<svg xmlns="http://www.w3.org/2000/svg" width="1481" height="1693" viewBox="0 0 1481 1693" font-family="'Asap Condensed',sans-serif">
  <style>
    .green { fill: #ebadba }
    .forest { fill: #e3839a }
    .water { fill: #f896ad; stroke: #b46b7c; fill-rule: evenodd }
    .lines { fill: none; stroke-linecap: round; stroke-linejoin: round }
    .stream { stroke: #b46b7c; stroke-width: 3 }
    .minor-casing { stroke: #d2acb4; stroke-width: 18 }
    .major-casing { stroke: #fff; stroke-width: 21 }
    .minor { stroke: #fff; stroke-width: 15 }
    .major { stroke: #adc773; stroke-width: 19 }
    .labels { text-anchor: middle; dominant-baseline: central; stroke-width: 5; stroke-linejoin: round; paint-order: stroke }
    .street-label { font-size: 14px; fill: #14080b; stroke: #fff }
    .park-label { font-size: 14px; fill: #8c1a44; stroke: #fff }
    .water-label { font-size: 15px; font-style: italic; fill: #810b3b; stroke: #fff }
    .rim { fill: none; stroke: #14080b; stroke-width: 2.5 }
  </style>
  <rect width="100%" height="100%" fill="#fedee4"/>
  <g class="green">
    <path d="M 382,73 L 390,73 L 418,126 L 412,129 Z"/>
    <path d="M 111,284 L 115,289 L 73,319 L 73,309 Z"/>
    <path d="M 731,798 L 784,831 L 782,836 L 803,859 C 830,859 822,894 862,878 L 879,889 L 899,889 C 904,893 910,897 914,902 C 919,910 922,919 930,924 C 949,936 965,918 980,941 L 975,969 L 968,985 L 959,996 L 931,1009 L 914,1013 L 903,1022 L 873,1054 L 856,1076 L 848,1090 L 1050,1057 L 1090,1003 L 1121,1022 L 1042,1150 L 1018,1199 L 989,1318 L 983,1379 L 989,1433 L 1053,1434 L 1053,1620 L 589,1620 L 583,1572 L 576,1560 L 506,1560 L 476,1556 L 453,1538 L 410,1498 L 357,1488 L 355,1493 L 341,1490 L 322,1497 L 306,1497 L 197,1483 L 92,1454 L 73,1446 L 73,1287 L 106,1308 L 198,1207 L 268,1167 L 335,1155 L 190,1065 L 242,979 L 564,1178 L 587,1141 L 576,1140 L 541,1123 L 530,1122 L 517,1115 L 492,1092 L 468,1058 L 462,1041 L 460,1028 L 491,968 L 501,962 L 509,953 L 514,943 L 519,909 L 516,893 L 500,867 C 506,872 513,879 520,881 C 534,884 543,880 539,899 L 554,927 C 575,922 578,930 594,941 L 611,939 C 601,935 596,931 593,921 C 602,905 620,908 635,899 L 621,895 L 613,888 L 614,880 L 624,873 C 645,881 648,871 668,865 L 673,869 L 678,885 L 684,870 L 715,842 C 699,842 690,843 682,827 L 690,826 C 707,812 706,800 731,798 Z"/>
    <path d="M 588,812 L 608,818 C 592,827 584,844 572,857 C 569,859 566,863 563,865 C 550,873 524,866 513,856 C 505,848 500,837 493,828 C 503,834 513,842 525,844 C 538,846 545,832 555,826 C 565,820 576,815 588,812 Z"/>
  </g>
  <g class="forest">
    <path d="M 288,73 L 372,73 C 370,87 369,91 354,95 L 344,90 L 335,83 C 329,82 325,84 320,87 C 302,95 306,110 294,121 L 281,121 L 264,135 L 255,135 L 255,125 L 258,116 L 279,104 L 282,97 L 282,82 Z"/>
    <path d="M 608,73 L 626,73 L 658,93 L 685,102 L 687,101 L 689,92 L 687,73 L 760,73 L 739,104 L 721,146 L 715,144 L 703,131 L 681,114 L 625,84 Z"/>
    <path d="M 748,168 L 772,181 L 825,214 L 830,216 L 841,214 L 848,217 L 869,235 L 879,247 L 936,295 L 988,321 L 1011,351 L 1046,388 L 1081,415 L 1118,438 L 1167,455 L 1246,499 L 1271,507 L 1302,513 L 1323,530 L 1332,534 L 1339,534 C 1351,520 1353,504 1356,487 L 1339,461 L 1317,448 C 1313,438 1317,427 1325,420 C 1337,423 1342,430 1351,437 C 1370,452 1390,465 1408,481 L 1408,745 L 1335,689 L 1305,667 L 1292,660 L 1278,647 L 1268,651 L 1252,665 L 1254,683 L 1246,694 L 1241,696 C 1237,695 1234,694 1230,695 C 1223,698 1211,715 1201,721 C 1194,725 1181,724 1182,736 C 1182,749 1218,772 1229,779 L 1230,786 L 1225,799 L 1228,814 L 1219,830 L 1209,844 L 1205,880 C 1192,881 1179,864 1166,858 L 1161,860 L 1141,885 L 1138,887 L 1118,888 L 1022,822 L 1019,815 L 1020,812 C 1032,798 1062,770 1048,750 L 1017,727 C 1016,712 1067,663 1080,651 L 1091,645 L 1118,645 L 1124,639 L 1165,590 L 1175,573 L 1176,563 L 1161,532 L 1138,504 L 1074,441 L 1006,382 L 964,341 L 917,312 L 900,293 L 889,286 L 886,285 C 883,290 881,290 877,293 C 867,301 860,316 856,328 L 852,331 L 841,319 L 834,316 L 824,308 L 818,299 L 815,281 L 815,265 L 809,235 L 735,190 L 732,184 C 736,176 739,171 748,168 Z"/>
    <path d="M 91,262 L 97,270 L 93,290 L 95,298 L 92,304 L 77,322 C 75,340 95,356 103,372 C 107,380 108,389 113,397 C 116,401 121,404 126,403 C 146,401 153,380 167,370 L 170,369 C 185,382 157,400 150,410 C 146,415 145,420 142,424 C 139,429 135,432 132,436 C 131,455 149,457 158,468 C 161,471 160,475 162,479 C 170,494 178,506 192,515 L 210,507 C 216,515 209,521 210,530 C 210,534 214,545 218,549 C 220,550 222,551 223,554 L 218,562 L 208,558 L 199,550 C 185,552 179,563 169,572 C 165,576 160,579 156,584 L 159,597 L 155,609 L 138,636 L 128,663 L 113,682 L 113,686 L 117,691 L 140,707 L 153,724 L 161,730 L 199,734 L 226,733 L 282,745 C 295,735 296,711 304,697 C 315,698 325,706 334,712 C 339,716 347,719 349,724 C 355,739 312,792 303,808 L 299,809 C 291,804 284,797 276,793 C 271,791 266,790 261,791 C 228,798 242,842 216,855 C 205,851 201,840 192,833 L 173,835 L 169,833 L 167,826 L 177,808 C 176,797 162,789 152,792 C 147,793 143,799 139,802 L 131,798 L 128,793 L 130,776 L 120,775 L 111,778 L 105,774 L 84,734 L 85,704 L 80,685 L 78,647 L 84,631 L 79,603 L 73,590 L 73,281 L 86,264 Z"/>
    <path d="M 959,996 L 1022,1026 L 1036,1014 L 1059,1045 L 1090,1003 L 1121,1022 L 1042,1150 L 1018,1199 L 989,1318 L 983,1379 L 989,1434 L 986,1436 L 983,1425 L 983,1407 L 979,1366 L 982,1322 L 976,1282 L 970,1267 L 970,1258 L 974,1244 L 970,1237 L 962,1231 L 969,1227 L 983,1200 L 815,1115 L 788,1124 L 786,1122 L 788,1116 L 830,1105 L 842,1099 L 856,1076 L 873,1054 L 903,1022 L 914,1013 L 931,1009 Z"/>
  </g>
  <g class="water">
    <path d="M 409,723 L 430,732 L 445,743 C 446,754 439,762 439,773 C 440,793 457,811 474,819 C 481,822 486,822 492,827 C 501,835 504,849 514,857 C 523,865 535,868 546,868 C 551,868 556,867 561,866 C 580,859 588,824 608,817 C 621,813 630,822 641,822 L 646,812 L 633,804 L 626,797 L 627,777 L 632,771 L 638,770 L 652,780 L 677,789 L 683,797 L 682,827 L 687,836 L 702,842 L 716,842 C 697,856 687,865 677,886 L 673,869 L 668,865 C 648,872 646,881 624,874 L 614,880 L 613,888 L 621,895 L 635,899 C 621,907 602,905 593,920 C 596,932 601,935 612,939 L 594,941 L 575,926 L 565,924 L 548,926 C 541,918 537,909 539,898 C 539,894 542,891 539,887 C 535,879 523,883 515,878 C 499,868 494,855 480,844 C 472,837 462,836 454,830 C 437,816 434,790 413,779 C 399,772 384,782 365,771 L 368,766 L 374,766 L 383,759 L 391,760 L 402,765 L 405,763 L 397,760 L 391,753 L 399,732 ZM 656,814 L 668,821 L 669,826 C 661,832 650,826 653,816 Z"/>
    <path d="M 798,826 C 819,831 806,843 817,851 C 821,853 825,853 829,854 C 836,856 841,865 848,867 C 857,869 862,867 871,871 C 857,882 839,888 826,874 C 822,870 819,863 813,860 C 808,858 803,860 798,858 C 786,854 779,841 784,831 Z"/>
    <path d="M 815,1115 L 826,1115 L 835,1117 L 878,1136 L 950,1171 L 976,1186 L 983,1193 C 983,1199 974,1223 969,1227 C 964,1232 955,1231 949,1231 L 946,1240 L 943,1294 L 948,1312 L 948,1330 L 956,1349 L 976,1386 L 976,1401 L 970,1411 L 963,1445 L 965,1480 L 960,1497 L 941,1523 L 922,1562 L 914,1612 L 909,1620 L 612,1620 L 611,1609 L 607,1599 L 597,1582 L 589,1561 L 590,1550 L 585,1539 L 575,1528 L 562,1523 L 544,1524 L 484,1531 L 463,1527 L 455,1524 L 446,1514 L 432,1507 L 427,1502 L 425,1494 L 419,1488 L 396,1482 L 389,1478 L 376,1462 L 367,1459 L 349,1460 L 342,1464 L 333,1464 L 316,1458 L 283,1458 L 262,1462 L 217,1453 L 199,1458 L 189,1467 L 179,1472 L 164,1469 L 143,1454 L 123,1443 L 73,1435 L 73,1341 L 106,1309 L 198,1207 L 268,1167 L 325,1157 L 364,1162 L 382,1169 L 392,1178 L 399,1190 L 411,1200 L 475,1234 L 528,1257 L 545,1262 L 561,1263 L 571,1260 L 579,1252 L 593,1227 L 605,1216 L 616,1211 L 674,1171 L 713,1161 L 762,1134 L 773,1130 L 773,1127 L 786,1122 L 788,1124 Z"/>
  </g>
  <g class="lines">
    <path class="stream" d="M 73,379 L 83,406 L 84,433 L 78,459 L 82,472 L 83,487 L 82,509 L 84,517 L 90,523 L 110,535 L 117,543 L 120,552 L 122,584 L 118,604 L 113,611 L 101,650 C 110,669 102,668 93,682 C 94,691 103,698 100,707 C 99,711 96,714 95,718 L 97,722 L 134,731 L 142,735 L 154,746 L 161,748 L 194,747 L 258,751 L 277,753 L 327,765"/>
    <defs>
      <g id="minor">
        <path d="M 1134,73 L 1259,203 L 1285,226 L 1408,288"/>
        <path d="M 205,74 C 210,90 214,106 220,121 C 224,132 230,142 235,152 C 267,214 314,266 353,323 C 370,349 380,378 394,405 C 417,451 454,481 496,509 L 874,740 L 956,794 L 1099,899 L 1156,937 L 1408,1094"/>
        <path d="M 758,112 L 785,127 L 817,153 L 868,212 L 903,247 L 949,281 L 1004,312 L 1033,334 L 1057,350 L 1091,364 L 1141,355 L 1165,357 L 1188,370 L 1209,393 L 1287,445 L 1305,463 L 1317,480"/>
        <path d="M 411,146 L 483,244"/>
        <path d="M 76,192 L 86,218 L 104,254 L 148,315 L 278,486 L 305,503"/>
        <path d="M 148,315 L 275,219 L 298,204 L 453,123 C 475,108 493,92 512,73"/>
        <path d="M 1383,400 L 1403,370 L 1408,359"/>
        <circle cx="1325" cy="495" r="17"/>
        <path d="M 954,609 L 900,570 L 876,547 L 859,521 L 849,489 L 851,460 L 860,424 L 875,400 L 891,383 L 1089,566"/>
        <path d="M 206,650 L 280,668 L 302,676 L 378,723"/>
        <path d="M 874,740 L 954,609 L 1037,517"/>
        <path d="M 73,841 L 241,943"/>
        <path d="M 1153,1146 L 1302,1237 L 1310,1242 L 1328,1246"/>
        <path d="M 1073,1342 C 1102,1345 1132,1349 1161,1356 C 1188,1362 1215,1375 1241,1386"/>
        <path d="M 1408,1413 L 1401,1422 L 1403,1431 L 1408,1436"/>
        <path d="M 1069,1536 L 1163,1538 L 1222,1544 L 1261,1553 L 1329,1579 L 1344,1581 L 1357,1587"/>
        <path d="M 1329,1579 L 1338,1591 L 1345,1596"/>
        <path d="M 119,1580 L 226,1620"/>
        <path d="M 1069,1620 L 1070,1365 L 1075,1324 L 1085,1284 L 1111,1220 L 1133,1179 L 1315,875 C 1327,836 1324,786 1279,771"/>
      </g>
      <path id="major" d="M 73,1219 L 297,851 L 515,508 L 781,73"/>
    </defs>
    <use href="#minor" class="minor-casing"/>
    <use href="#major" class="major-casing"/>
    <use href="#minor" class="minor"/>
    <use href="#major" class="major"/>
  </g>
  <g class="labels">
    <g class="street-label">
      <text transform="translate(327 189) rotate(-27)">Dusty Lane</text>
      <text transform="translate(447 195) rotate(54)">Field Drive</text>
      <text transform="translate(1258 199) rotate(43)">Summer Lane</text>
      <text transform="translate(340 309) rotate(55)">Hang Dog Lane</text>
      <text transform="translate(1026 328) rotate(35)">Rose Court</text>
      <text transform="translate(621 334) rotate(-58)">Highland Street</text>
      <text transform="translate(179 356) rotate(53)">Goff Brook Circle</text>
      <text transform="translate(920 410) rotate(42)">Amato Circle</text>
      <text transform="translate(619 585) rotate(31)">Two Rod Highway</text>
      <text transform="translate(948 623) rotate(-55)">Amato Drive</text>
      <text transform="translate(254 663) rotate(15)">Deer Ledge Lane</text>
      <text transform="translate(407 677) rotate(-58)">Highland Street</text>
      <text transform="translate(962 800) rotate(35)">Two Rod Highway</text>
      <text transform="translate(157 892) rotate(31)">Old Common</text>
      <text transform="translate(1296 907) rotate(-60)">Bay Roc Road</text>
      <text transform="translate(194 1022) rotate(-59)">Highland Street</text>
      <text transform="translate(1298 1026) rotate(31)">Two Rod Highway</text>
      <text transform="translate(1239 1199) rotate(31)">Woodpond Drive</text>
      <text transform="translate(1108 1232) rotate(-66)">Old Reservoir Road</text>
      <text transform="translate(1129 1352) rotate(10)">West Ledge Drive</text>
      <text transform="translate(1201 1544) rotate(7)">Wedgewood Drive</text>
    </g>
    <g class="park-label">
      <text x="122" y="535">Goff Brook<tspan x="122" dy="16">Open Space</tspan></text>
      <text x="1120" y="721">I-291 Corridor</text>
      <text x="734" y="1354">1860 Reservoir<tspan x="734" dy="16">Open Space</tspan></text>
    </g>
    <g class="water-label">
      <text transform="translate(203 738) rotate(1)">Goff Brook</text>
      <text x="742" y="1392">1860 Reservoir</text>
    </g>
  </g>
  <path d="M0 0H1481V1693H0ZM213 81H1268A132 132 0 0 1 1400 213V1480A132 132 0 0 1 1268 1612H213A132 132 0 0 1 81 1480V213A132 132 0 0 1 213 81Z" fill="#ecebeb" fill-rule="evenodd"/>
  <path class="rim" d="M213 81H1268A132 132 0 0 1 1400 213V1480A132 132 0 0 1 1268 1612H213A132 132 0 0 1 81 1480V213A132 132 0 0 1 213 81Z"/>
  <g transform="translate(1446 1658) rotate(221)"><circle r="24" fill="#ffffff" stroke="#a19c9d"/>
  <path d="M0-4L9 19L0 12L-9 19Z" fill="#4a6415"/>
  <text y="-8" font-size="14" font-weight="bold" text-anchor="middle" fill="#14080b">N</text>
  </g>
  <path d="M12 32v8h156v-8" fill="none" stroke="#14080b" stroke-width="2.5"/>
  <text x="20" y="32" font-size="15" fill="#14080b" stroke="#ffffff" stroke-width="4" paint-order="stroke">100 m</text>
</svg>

## [WHAT YOU SHOULD DO]
For every line of the material that holds the word "casing", make a copy.

## [OUTPUT OF THE TASK]
    .minor-casing { stroke: #d2acb4; stroke-width: 18 }
    .major-casing { stroke: #fff; stroke-width: 21 }
    <use href="#minor" class="minor-casing"/>
    <use href="#major" class="major-casing"/>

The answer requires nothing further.